(WHAT YOU SHOULD DO):
Each entry below should be echoed exactly, with pictures omitted.

(DATASET CONTENT):
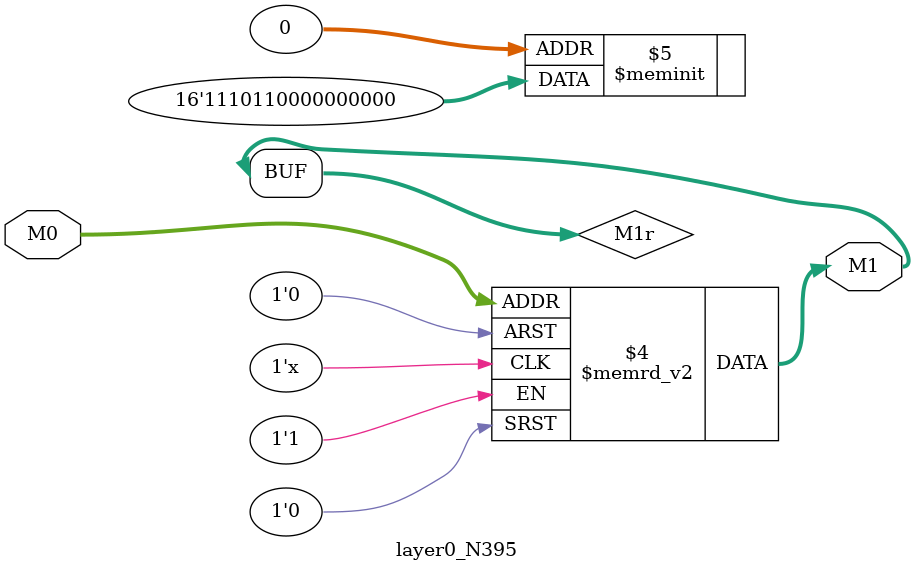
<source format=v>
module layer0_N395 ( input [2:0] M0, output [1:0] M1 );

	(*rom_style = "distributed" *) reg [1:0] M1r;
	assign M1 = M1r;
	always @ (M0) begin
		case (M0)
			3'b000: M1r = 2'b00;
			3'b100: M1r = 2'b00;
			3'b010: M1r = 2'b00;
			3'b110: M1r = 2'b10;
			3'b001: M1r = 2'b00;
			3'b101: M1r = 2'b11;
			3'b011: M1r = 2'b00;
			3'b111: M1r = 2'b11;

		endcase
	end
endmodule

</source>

(SOLUTION BELOW):
<source format=v>
module layer0_N395 ( input [2:0] M0, output [1:0] M1 );

	(*rom_style = "distributed" *) reg [1:0] M1r;
	assign M1 = M1r;
	always @ (M0) begin
		case (M0)
			3'b000: M1r = 2'b00;
			3'b100: M1r = 2'b00;
			3'b010: M1r = 2'b00;
			3'b110: M1r = 2'b10;
			3'b001: M1r = 2'b00;
			3'b101: M1r = 2'b11;
			3'b011: M1r = 2'b00;
			3'b111: M1r = 2'b11;

		endcase
	end
endmodule

</source>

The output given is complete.